Честно говоря, Переверзев в правдивость этой истории не очень-то и верил, так как трепачом Монахов слыл первостатейным. Не подвергал прапорщик сомнению только то, что с того памятного разговора с духовником Леха не уставал бороться с гордыней, пока его не вышибли из семинарии за «прегрешения, несовместимые с ношением духовного сана». Очутившись за воротами семинарии, Монахов малость подзавязал, а потом подался в полицию… то есть, тогда еще – милицию. И снова каким-то непостижимым образом оказался для тех, кто ведал кадрами, предпочтительнее прочих кандидатов. И переаттестацию пережил спокойно. Более того, в ту эпоху всеобщего милицейско-полицейского волнения биография Монахова пополнилась еще одним славным эпизодом – это именно он, Леха, после вечерних осторожных посиделок бегал по коридорам отделения с эпичным воплем: «Караул, братцы, в меня вселилась бутылка водки!»

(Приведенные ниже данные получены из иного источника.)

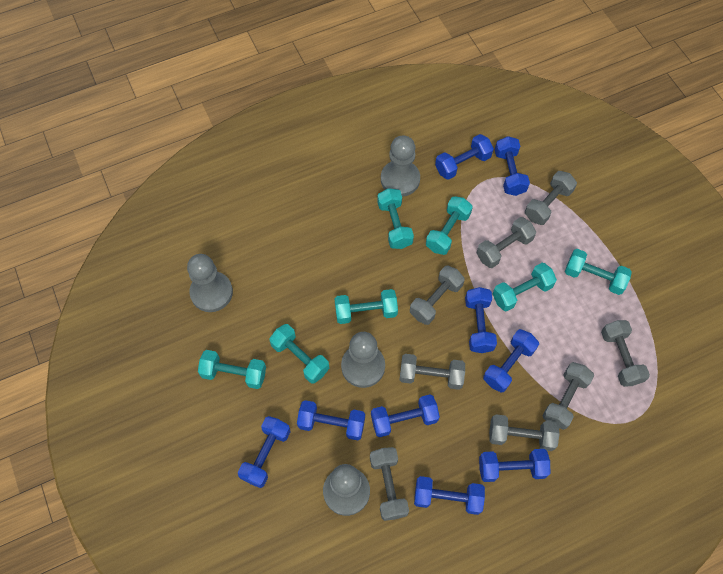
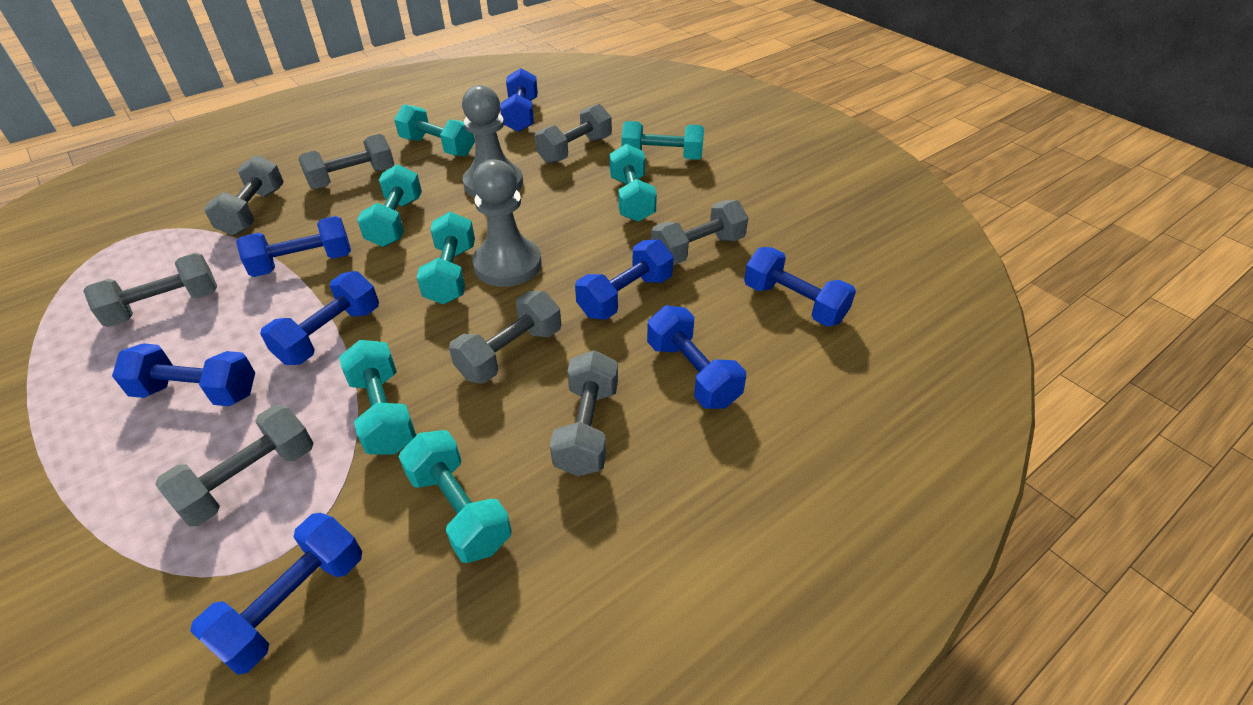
blue dumbbell: [238,416,291,488] [297,400,365,440] [371,394,440,437] [414,476,485,515] [435,134,494,180] [465,287,497,353] [479,449,551,482] [483,329,539,393] [495,136,530,196] = 9 -> [112,343,255,406] [190,513,362,675] [236,216,351,277] [260,271,379,365] [500,68,538,132] [575,239,674,320] [647,306,746,409] [744,247,856,327] = 8
grey pawn: [187,254,233,312] [323,464,370,516] [341,332,385,388] [381,135,420,197] = 4 -> [462,85,523,198] [472,159,542,287] = 2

Злило Переверзева, что Монахов играючи открывал себе двери в будущее, а потом так же играючи их и захлопывал. Казалось, возжелает Леха избраться в президенты Российской Федерации – и изберется, не особо при этом напрягаясь. А, поцарствовав недельку, плюнет, скажет свое вечное «надоело» и побредет за кремлевские ворота с ленивой мыслью – куда бы еще податься? А еще злило, что Леха, несмотря на замаячивший уже невдалеке тридцатник, до сих пор не обзавелся семьей. То есть, трижды уже обзаводился и трижды оставлял очередную избранницу, да еще и с новорожденным дитем. И ведь треплется об этом встречному-поперечному, да как треплется – хвалится, героем себя расписывает! Вот чего Николай Степанович никак не мог понять, впихнуть в свою голову. Ведь это горе великое, когда семья распадается и дети остаются без отца, это как жизнь пополам разламывается. Для нормальных людей. А для Лехи – все равно что в другой автобус пересесть…
И главное, что вызывало у Переверзева раздражение – отношение окружающих к сержанту Монахову. Его любили, Леху. Как любят второстепенного юмористического персонажа какого-нибудь привычного телесериала. Дня не проходило, чтобы кто-нибудь в процессе первого утреннего перекура не спросил в курилке отделения: «Слыхали, что Монах вчера учудил?..» И жены, Лехой оставленные, нисколько на него не обижались, навещали даже! Каждая в свой, отведенный для нее день. График их посещений Леха на всеобщее обозрение вывесил в дежурке…
– Мистика прямо! – снова громко высказался Монахов, прервав ход мыслей Переверзева. – Никого на улице. Повымерли, что ли, все? Вот каждое дежурство бы так. Да, басурманин?
– Да, – податливо отозвался Ибрагимов.
– А если нет никого, чего тогда зря бензин жечь? Сесть бы сейчас где-нибудь на скамеечке с пивком. Да?
– Да, – подтвердил Ибрагимов.
– Только и знаешь, что «дакать», – невсерьез рассердился Леха. – Нет бы разговор поддержать. Чурка ты с глазами… Сдохнешь тут с вами от скуки к хренам собачьим!
Леха Монахов был, наверное, единственным в отделении, кто мог себе позволить именовать сержанта ППСП Алишера Ибрагимова «басурманином» и «чуркой». Другие с Ибрагимовым общались уважительно и аккуратно, даже старшие по званию. Вернее, старшие по званию – особенно аккуратно.